EXERCISE OBJECTIVE: Please count the lines in the records that contain the word "brugerflade", and reply with only that number.

(Stored data entries)
******

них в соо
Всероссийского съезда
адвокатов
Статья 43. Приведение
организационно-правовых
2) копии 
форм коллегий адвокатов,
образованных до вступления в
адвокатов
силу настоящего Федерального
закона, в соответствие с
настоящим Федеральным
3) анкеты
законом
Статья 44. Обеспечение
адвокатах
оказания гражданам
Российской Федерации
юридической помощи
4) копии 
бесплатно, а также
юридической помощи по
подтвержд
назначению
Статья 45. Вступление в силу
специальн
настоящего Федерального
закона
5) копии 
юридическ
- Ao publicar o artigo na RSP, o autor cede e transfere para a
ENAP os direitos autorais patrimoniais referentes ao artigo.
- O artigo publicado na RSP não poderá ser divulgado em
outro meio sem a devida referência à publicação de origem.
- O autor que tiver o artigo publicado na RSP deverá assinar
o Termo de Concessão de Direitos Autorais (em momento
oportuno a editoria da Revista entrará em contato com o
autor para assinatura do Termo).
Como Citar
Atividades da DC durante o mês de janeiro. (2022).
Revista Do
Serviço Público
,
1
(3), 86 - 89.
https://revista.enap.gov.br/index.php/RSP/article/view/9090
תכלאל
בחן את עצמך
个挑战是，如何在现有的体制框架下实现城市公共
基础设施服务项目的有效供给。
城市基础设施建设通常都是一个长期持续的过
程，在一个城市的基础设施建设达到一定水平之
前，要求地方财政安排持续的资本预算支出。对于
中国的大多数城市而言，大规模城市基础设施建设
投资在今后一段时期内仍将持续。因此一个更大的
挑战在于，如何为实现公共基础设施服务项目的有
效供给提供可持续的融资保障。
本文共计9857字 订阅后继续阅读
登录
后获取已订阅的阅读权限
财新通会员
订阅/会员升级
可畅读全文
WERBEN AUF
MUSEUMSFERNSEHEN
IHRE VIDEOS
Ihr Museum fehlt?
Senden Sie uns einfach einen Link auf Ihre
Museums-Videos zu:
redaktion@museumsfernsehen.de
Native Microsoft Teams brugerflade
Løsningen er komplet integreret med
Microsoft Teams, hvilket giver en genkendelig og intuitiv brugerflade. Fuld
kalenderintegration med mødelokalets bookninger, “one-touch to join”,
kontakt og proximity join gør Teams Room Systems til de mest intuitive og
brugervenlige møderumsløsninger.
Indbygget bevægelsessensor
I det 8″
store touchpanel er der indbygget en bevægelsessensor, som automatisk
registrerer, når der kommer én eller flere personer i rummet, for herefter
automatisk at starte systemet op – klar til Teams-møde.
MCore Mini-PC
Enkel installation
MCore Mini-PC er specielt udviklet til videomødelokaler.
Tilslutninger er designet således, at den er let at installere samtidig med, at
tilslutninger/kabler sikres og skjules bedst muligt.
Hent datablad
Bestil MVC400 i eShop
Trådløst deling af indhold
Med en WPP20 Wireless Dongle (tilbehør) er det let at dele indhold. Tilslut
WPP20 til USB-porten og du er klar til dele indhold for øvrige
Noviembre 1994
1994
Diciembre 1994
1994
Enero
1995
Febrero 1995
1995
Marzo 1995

******

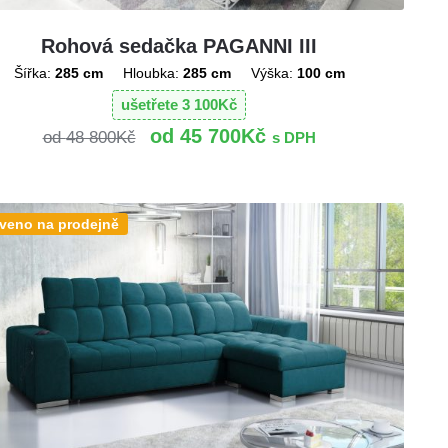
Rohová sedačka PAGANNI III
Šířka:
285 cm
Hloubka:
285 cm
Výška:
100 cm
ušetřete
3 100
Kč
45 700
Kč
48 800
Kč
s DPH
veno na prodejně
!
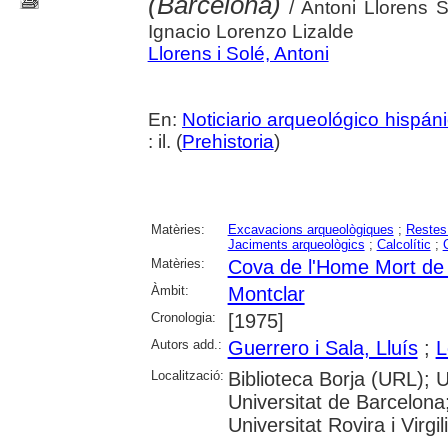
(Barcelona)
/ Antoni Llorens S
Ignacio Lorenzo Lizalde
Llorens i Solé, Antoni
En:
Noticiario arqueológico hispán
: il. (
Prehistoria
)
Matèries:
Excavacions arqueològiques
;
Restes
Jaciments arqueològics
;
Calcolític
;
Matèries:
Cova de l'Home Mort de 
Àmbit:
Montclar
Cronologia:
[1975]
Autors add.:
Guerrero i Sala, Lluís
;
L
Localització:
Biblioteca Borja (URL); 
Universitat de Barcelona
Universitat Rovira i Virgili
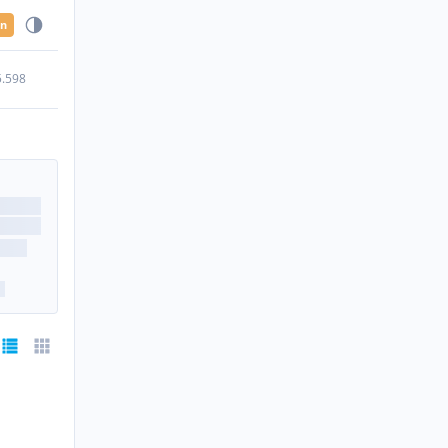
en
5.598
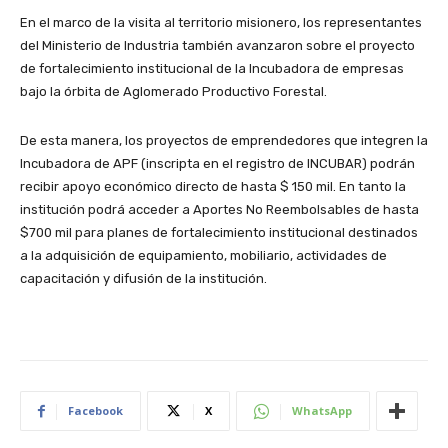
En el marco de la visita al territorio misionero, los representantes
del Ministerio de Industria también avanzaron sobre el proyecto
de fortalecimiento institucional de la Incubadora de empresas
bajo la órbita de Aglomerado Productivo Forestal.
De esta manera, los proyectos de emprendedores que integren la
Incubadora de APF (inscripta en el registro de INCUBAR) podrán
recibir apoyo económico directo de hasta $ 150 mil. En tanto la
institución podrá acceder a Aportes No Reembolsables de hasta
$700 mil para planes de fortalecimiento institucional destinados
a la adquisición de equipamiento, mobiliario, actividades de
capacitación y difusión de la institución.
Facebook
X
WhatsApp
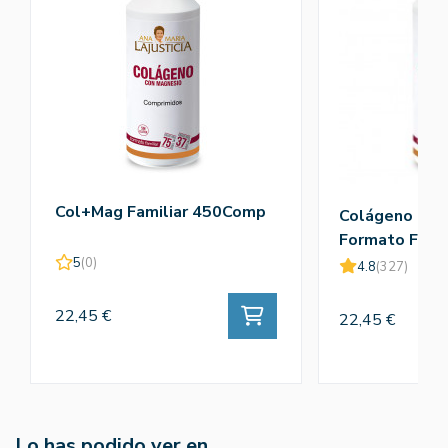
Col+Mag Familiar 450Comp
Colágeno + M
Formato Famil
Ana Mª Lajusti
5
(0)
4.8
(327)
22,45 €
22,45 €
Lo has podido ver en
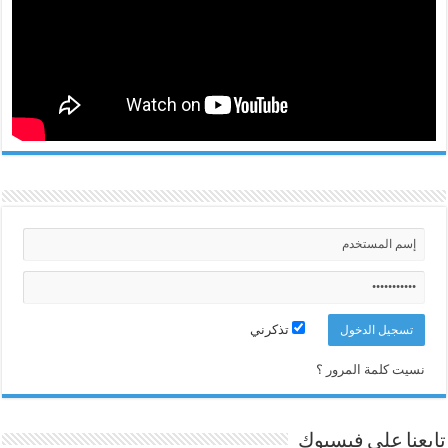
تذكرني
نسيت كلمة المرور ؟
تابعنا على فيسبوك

******

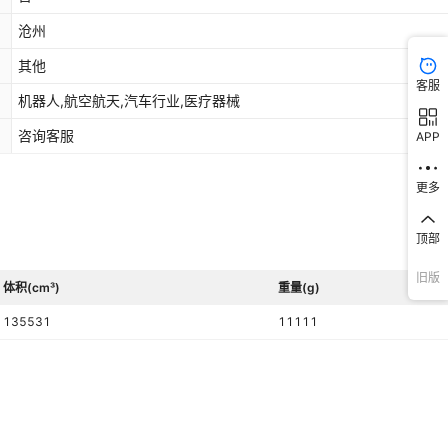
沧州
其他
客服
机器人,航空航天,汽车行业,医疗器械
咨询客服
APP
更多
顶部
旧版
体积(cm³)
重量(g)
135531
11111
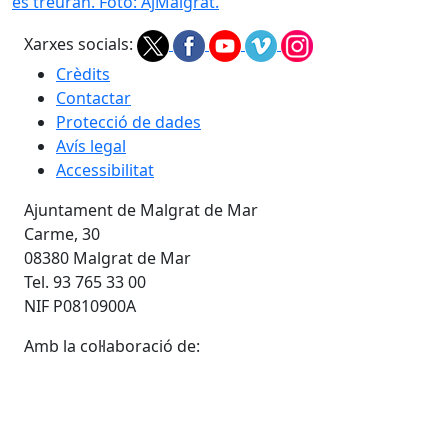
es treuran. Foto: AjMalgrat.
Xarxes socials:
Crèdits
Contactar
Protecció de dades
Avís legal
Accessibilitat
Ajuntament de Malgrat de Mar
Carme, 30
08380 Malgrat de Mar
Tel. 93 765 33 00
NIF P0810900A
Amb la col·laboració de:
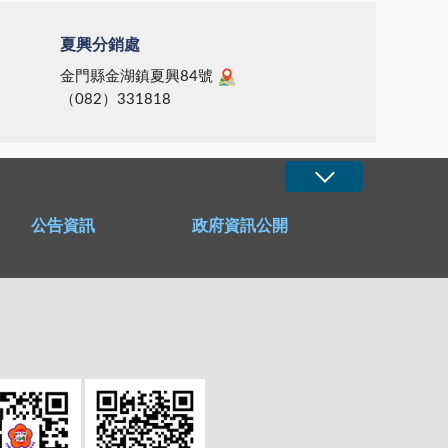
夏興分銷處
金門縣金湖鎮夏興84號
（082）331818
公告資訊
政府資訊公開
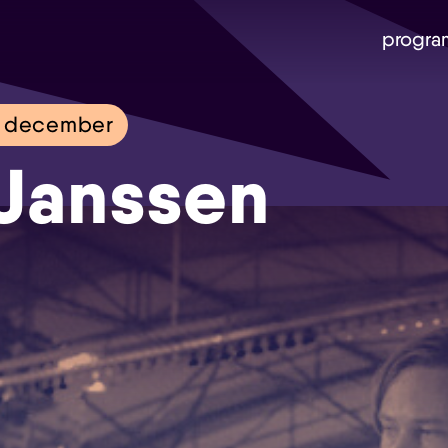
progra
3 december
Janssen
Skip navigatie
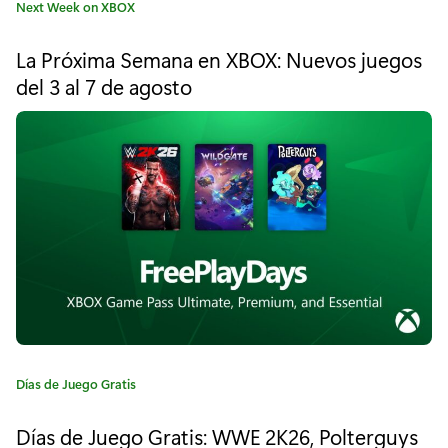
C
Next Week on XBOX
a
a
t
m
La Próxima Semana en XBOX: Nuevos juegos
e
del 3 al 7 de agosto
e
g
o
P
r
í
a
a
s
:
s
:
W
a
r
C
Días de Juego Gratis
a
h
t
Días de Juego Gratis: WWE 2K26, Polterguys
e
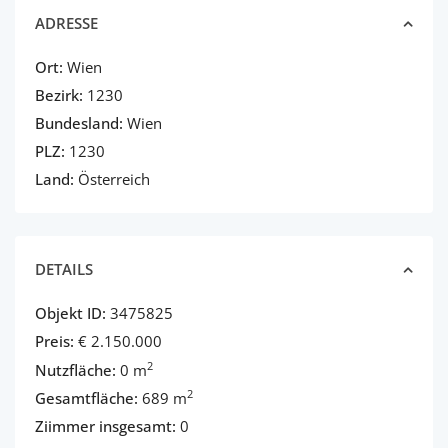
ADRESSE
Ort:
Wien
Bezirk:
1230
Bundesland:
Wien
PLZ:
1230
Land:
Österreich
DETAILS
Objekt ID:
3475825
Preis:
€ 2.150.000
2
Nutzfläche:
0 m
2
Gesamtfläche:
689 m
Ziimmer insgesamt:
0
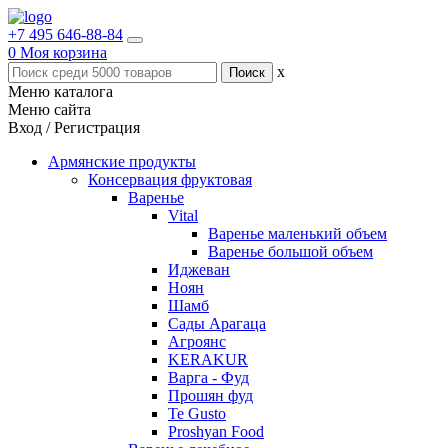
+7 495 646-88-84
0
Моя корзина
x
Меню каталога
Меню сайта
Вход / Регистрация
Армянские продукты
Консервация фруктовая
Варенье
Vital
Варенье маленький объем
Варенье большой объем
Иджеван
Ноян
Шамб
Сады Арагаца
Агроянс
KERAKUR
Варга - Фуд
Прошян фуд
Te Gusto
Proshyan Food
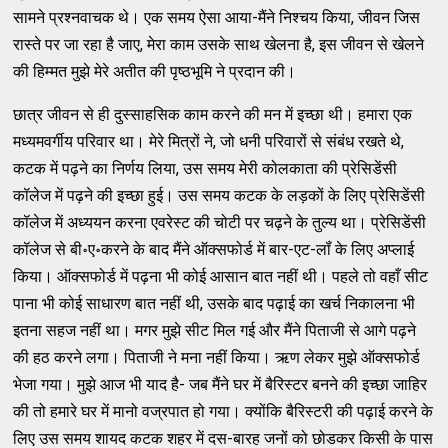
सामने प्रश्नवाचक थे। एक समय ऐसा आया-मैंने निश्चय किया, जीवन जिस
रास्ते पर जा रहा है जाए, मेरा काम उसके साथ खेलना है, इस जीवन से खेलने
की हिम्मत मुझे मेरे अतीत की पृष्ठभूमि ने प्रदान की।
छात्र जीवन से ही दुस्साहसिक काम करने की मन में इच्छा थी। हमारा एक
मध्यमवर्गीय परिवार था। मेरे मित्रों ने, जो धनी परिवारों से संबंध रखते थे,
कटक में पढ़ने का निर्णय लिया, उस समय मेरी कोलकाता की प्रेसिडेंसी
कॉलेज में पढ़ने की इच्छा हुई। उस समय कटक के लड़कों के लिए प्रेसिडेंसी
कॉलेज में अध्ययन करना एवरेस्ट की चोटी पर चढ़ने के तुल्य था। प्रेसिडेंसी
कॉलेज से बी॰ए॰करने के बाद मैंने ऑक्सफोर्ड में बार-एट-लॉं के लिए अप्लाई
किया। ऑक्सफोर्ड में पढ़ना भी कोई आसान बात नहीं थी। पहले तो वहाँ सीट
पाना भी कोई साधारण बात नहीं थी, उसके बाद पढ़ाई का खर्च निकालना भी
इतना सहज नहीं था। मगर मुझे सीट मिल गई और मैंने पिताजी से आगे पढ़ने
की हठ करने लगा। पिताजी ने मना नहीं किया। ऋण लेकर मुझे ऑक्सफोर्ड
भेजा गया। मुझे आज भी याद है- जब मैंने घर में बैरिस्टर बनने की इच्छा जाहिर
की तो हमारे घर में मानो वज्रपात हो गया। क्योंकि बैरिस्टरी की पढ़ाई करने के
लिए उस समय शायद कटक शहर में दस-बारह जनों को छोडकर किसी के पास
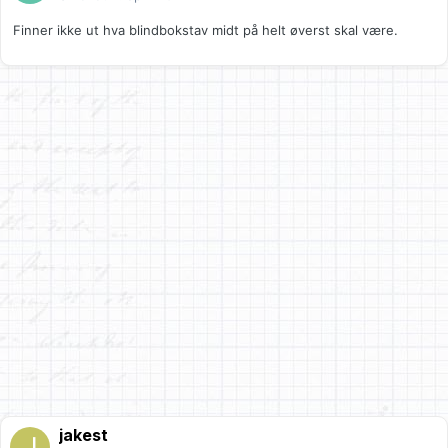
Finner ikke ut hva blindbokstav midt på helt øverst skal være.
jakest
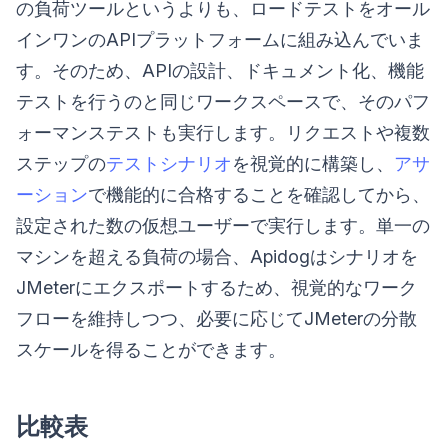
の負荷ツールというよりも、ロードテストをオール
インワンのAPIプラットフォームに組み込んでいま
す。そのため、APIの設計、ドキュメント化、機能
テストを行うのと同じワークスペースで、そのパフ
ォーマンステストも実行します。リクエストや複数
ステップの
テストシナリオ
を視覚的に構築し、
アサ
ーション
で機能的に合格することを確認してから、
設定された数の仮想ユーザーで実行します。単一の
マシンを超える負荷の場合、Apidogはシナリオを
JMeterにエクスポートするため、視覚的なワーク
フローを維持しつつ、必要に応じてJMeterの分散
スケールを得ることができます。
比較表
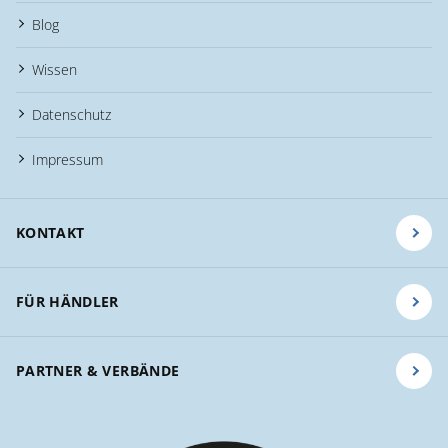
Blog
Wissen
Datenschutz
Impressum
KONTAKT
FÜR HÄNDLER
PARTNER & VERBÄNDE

******

TASK RESULT: 2